TEXT PASSAGE>
[Start of section]
Vertical structure of SuperFETTM (left) and SupreMOSTM (right), not in same dimensions

Efficiency Considerations

As a result of the reduction in the on-resistance per specific area, required chip area for same on-resistance becomes smaller with the new deep trench epi filling technology. This leads to very low gate charge and input capacitance. At 190mOhm, 600V rating, total gate charge of new device is only half of previous generation’s. Even though power losses in gate driver are relatively small in comparison with conduction or switching losses, reduced gate charge can contribute to efficiency improvement. It also has reduced Miller capacitance, capacitance between gate and drain. The smaller Miller capacitance gives even more reduced switching power losses in hard switching applications as voltage and current transitions mostly take place while the Miller capacitance is being charged or discharged. As a result, the new super-junction device can be operated with higher switching frequencies. Another important measure for the use at high frequency switching is a stored energy in the output capacitance. The energy is dissipated at every turn-on and causes power losses. When compared stored energy in the output capacitance, new device has approximately 30% less energy stored than in the case of previous generation at typical bulk capacitor voltages for switching power supplies. The benefits to switching losses are also verified in 600W continuous current mode power factor correction evaluation board. The system operating frequency is set to 120kHz, and STEALTH™ 2 fast recovery diode is applied as boost diode. As shown in figure 2, new device achieved about 30% reduction in switching losses and 0.7% higher power conversion efficiency. This represents a total power loss savings of more than 4.5W by simply replacing a single device.
[End of section]
RECORDED DATA>
[Start of section]
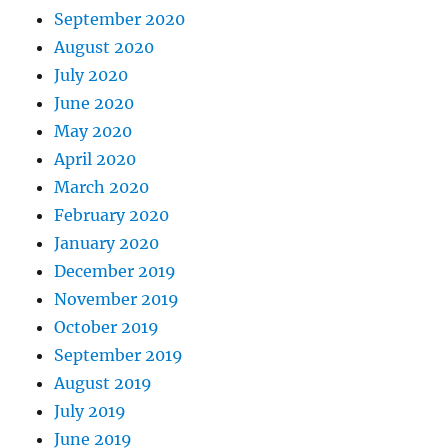
September 2020
August 2020
July 2020
June 2020
May 2020
April 2020
March 2020
February 2020
January 2020
December 2019
November 2019
October 2019
September 2019
August 2019
July 2019
June 2019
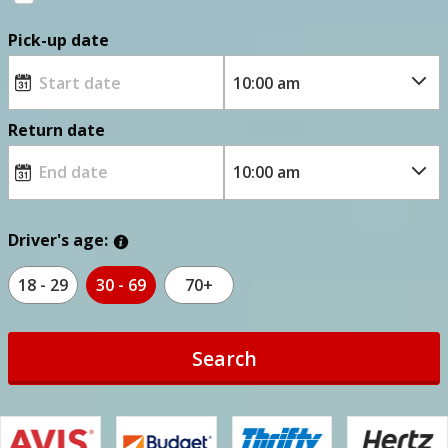
Pick-up date
Return date
Driver's age:
18 - 29
30 - 69
70+
Search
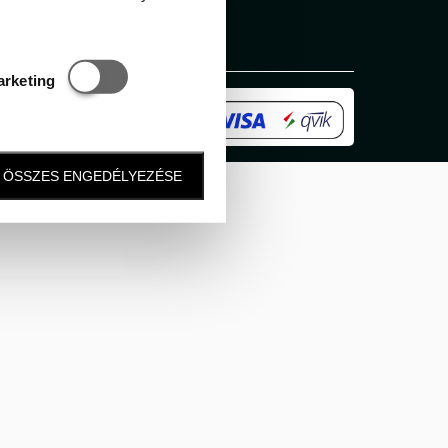
Statisztikai és marketing
arketing
ÖSSZES ENGEDÉLYEZÉSE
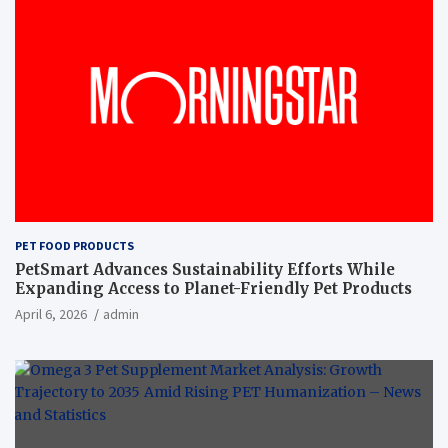
PET FOOD PRODUCTS
PetSmart Advances Sustainability Efforts While
Expanding Access to Planet-Friendly Pet Products
April 6, 2026
admin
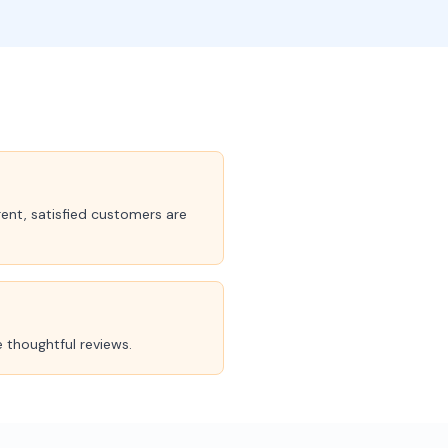
ent, satisfied customers are
 thoughtful reviews.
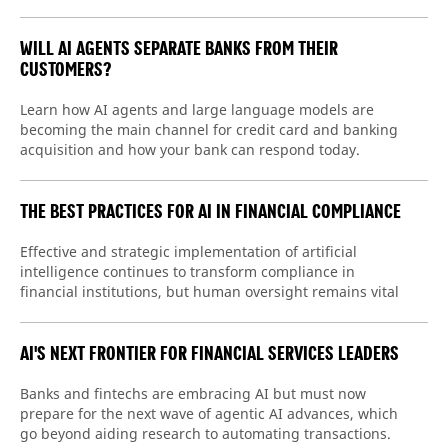
WILL AI AGENTS SEPARATE BANKS FROM THEIR
CUSTOMERS?
Learn how AI agents and large language models are
becoming the main channel for credit card and banking
acquisition and how your bank can respond today.
THE BEST PRACTICES FOR AI IN FINANCIAL COMPLIANCE
Effective and strategic implementation of artificial
intelligence continues to transform compliance in
financial institutions, but human oversight remains vital
AI'S NEXT FRONTIER FOR FINANCIAL SERVICES LEADERS
Banks and fintechs are embracing AI but must now
prepare for the next wave of agentic AI advances, which
go beyond aiding research to automating transactions.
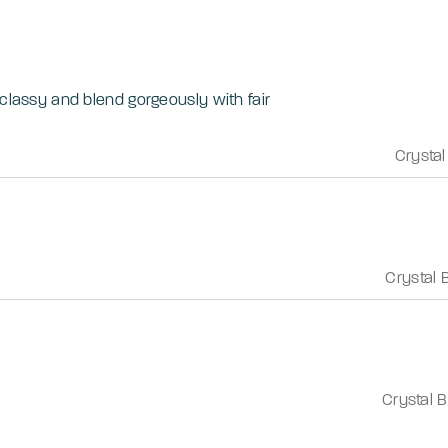
 classy and blend gorgeously with fair
Crystal
Crystal 
Crystal 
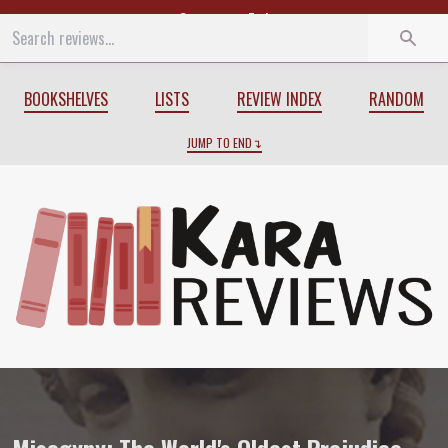
Start
End
BOOKSHELVES
LISTS
REVIEW INDEX
RANDOM
JUMP TO END
Review of
Misogyny: The World's Oldest 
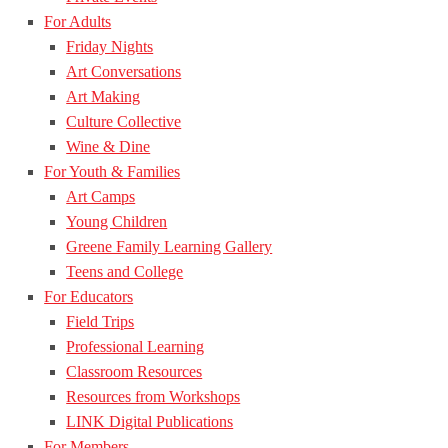
For Adults
Friday Nights
Art Conversations
Art Making
Culture Collective
Wine & Dine
For Youth & Families
Art Camps
Young Children
Greene Family Learning Gallery
Teens and College
For Educators
Field Trips
Professional Learning
Classroom Resources
Resources from Workshops
LINK Digital Publications
For Members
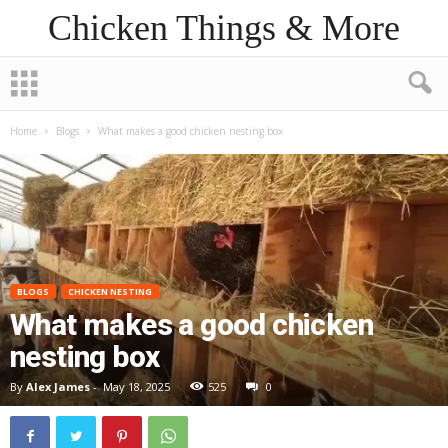
Chicken Things & More
Home
Blogs
What makes a good chicken nesting box
BLOGS
CHICKEN NESTING
What makes a good chicken
nesting box
By
Alex James
-
May 18, 2025
525
0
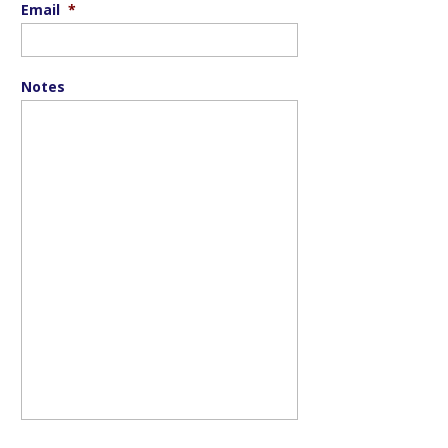
Email
*
Notes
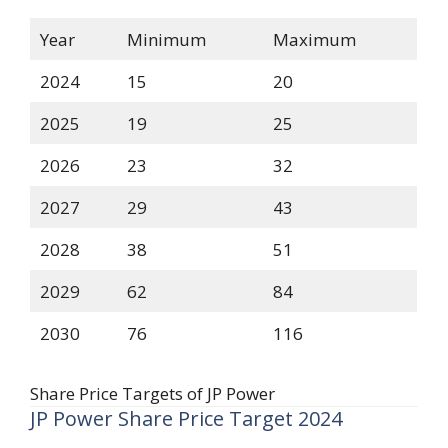
Year
Minimum
Maximum
2024
15
20
2025
19
25
2026
23
32
2027
29
43
2028
38
51
2029
62
84
2030
76
116
Share Price Targets of JP Power
JP Power Share Price Target 2024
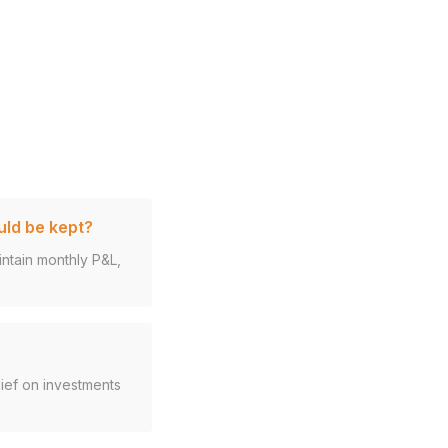
uld be kept?
intain monthly P&L,
ief on investments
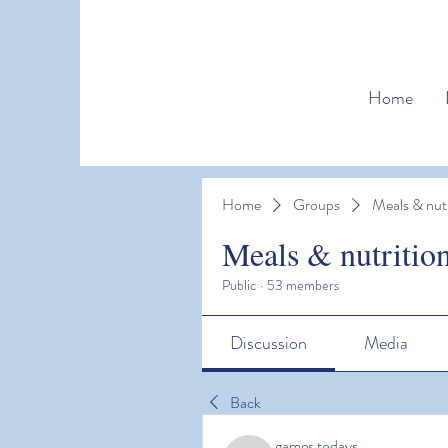
Home
Home
Groups
Meals & nutr
Meals & nutritio
Public
·
53 members
Discussion
Media
Back
games todays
[End of section]
GOAL OF THE EXERCISE>
In the efficiency text, at what frequency was the 600W power factor correction evaluation board operated?

OUTPUT OF THE EXERCISE>
120kHz